# SUPPLIED TEXT
┏━━

Archive for October, 2011

Auntie Behaving Badly

October 31, 2011 2 comments

Yesterday I read an article in The Spectator. It was by Douglas Murray. Yes, I’ll wait until you’ve finished vomiting in fury.

Better now? Then I’ll continue.

The article concerned his visit to OccupyLSX at St Pauls and was the usual ill researched and specious ‘opinion’ piece which denigrated a worldwide movement based on appearance and the author’s own festering prejudice. Below the line the Thatcherite monkeys hooted agreement and threw their shit at each other but one comment stood out for me:

“Who needs the echo in St Pauls when you have a national Marxist echo chamber in the BBC?”

I know, laughable isn’t it? As with Murray’s own assertion that the SWP are seeking to bring about ‘Stalinism’ and another commenter worrying about the noise from anti war protester Brian Haw’s megaphone in Parliament Square (Haw died earlier this year), it’s just another example of how ludicrously detached the Spectator and its readership are from reality.

My snorts of derision were hollow ones, though, as the BBC does seem to be an echo chamber at the moment, but for the neo-liberal discourse spouted by the government, and in all honesty Labour, although perhaps to a slightly lesser degree than under Blairism.

┗━━

# SUPPLIED INFORMATION

┏━━

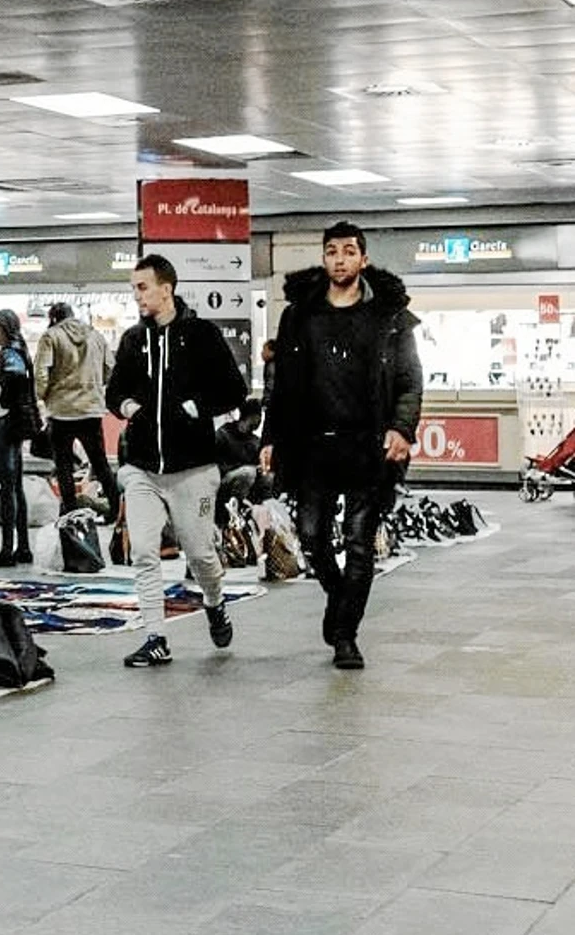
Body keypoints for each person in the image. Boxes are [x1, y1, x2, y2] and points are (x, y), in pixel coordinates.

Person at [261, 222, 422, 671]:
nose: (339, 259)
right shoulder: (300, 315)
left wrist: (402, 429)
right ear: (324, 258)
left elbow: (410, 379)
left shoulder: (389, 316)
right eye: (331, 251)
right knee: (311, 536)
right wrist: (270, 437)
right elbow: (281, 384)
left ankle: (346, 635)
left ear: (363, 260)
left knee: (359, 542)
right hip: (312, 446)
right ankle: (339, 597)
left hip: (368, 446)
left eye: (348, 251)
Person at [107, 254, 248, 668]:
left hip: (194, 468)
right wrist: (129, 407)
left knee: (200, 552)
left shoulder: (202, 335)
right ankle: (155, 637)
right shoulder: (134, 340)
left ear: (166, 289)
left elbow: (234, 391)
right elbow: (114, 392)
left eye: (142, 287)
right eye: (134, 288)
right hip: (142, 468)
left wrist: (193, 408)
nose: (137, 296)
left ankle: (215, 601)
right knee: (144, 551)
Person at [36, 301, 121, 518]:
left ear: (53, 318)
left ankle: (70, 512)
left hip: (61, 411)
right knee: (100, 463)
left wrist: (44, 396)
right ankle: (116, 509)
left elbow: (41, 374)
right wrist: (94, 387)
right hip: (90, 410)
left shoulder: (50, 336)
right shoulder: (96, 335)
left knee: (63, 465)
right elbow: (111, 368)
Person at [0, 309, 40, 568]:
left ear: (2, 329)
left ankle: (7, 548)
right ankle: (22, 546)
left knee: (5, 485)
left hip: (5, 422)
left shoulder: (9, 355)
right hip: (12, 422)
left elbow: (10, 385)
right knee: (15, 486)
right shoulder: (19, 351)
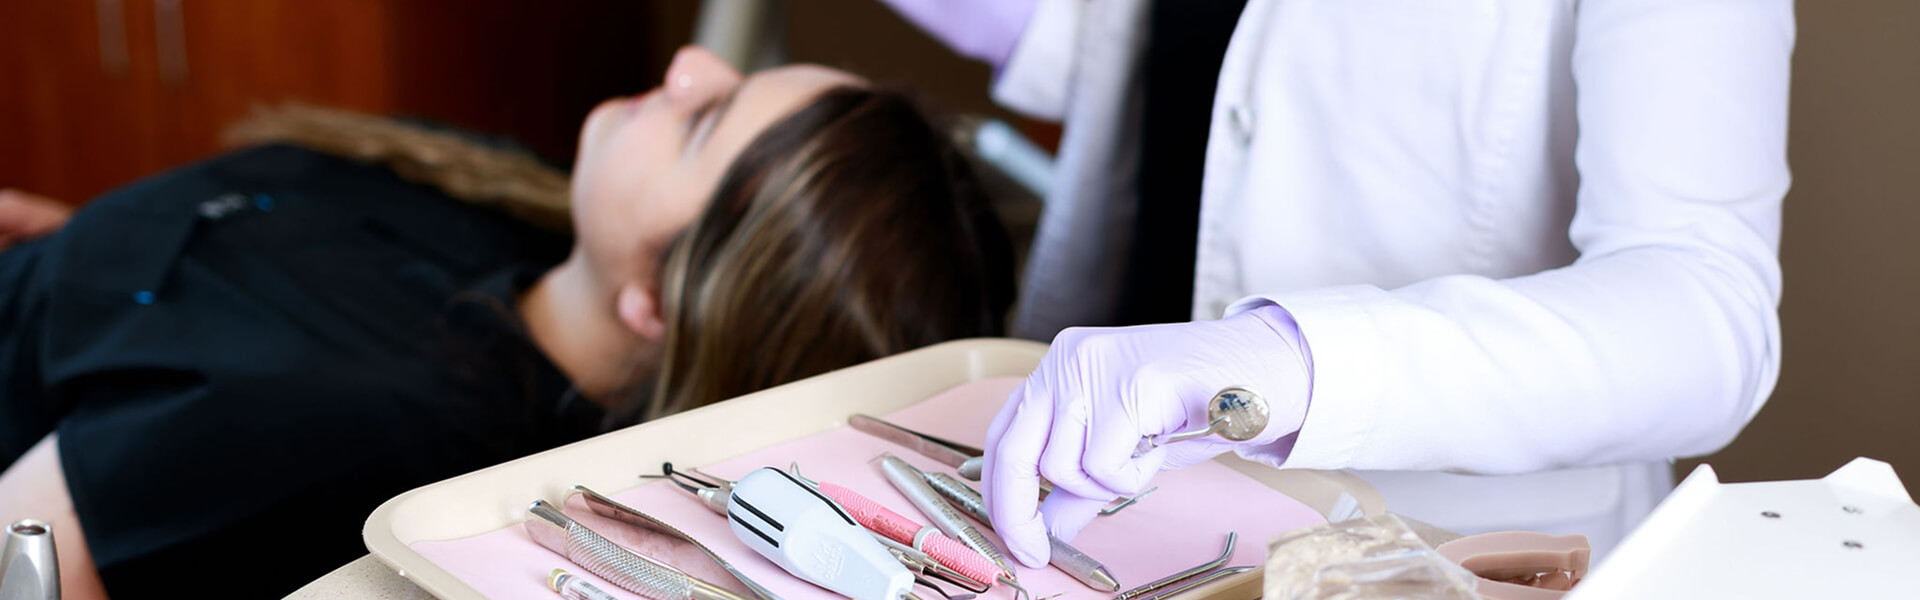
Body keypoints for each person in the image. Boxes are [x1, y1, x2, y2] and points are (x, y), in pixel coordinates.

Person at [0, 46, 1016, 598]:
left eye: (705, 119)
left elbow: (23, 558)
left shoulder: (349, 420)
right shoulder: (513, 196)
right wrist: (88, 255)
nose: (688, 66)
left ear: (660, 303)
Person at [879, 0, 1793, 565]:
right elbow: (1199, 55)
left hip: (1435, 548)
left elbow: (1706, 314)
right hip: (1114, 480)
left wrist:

┗━━

# WHAT YOU HAVE TO DO
In the blog post about the BBC and The Spectator, who wrote the Spectator article that the author read?

# SOLUTION FOR THIS TASK
Douglas Murray